Items listed in a dataset
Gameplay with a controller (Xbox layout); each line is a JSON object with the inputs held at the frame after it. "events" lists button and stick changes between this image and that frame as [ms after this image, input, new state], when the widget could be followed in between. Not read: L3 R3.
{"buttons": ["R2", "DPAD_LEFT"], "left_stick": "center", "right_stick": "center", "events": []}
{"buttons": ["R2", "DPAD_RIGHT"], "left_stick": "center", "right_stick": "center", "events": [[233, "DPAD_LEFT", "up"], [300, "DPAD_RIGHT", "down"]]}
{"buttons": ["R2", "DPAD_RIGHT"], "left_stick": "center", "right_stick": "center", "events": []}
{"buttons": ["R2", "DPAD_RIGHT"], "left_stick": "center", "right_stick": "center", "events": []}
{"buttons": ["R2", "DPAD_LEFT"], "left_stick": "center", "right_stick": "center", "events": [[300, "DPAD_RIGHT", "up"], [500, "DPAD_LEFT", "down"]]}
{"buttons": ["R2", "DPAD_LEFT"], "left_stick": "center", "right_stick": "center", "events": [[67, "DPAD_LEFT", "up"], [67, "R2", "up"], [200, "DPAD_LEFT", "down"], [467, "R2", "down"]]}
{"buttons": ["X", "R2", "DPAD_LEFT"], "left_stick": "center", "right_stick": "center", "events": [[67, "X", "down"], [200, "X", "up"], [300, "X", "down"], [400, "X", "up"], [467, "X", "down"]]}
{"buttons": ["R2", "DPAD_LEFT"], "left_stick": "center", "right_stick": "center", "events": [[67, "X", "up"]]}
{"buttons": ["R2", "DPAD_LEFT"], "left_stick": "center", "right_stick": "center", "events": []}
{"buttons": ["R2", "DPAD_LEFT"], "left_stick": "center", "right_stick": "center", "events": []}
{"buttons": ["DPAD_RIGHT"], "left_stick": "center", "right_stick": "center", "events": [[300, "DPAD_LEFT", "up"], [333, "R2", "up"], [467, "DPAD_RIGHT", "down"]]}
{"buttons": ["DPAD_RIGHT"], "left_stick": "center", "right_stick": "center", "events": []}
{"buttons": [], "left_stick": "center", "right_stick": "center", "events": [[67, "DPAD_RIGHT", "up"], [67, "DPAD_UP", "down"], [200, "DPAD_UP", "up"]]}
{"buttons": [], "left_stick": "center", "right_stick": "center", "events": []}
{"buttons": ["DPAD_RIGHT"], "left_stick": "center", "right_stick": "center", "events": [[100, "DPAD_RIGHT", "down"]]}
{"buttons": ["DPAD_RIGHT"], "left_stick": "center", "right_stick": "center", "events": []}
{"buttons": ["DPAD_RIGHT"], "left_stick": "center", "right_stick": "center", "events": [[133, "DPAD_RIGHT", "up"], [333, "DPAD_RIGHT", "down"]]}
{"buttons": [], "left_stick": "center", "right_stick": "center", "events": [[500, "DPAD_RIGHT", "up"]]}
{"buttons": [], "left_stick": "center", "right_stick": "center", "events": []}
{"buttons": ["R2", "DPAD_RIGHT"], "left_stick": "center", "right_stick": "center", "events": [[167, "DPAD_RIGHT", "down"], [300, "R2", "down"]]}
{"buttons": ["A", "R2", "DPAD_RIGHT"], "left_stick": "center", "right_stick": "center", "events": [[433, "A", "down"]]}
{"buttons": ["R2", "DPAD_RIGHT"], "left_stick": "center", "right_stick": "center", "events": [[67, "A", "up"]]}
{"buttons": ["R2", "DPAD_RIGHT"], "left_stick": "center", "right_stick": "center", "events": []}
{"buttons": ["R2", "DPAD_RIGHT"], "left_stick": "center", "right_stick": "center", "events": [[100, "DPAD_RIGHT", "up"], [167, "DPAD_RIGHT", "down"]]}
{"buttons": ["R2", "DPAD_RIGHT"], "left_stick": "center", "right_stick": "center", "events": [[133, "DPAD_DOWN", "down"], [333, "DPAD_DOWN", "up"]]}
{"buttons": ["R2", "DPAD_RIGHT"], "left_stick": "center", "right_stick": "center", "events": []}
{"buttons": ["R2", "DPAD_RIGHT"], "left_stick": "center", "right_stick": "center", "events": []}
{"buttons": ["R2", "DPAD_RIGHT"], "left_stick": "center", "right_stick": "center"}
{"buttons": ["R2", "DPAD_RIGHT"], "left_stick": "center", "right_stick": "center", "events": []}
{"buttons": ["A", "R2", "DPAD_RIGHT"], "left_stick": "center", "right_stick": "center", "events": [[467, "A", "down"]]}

REQUIRED WORK:
Make an exact transcription of all the records.

WRITTEN SOLUTION:
Gameplay with a controller (Xbox layout); each line is a JSON object with the inputs held at the frame after it. "events" lists button and stick changes between this image and that frame as [ms after this image, input, new state], when the widget could be followed in between. Not read: L3 R3.
{"buttons": ["R2", "DPAD_LEFT"], "left_stick": "center", "right_stick": "center", "events": []}
{"buttons": ["R2", "DPAD_RIGHT"], "left_stick": "center", "right_stick": "center", "events": [[233, "DPAD_LEFT", "up"], [300, "DPAD_RIGHT", "down"]]}
{"buttons": ["R2", "DPAD_RIGHT"], "left_stick": "center", "right_stick": "center", "events": []}
{"buttons": ["R2", "DPAD_RIGHT"], "left_stick": "center", "right_stick": "center", "events": []}
{"buttons": ["R2", "DPAD_LEFT"], "left_stick": "center", "right_stick": "center", "events": [[300, "DPAD_RIGHT", "up"], [500, "DPAD_LEFT", "down"]]}
{"buttons": ["R2", "DPAD_LEFT"], "left_stick": "center", "right_stick": "center", "events": [[67, "DPAD_LEFT", "up"], [67, "R2", "up"], [200, "DPAD_LEFT", "down"], [467, "R2", "down"]]}
{"buttons": ["X", "R2", "DPAD_LEFT"], "left_stick": "center", "right_stick": "center", "events": [[67, "X", "down"], [200, "X", "up"], [300, "X", "down"], [400, "X", "up"], [467, "X", "down"]]}
{"buttons": ["R2", "DPAD_LEFT"], "left_stick": "center", "right_stick": "center", "events": [[67, "X", "up"]]}
{"buttons": ["R2", "DPAD_LEFT"], "left_stick": "center", "right_stick": "center", "events": []}
{"buttons": ["R2", "DPAD_LEFT"], "left_stick": "center", "right_stick": "center", "events": []}
{"buttons": ["DPAD_RIGHT"], "left_stick": "center", "right_stick": "center", "events": [[300, "DPAD_LEFT", "up"], [333, "R2", "up"], [467, "DPAD_RIGHT", "down"]]}
{"buttons": ["DPAD_RIGHT"], "left_stick": "center", "right_stick": "center", "events": []}
{"buttons": [], "left_stick": "center", "right_stick": "center", "events": [[67, "DPAD_RIGHT", "up"], [67, "DPAD_UP", "down"], [200, "DPAD_UP", "up"]]}
{"buttons": [], "left_stick": "center", "right_stick": "center", "events": []}
{"buttons": ["DPAD_RIGHT"], "left_stick": "center", "right_stick": "center", "events": [[100, "DPAD_RIGHT", "down"]]}
{"buttons": ["DPAD_RIGHT"], "left_stick": "center", "right_stick": "center", "events": []}
{"buttons": ["DPAD_RIGHT"], "left_stick": "center", "right_stick": "center", "events": [[133, "DPAD_RIGHT", "up"], [333, "DPAD_RIGHT", "down"]]}
{"buttons": [], "left_stick": "center", "right_stick": "center", "events": [[500, "DPAD_RIGHT", "up"]]}
{"buttons": [], "left_stick": "center", "right_stick": "center", "events": []}
{"buttons": ["R2", "DPAD_RIGHT"], "left_stick": "center", "right_stick": "center", "events": [[167, "DPAD_RIGHT", "down"], [300, "R2", "down"]]}
{"buttons": ["A", "R2", "DPAD_RIGHT"], "left_stick": "center", "right_stick": "center", "events": [[433, "A", "down"]]}
{"buttons": ["R2", "DPAD_RIGHT"], "left_stick": "center", "right_stick": "center", "events": [[67, "A", "up"]]}
{"buttons": ["R2", "DPAD_RIGHT"], "left_stick": "center", "right_stick": "center", "events": []}
{"buttons": ["R2", "DPAD_RIGHT"], "left_stick": "center", "right_stick": "center", "events": [[100, "DPAD_RIGHT", "up"], [167, "DPAD_RIGHT", "down"]]}
{"buttons": ["R2", "DPAD_RIGHT"], "left_stick": "center", "right_stick": "center", "events": [[133, "DPAD_DOWN", "down"], [333, "DPAD_DOWN", "up"]]}
{"buttons": ["R2", "DPAD_RIGHT"], "left_stick": "center", "right_stick": "center", "events": []}
{"buttons": ["R2", "DPAD_RIGHT"], "left_stick": "center", "right_stick": "center", "events": []}
{"buttons": ["R2", "DPAD_RIGHT"], "left_stick": "center", "right_stick": "center"}
{"buttons": ["R2", "DPAD_RIGHT"], "left_stick": "center", "right_stick": "center", "events": []}
{"buttons": ["A", "R2", "DPAD_RIGHT"], "left_stick": "center", "right_stick": "center", "events": [[467, "A", "down"]]}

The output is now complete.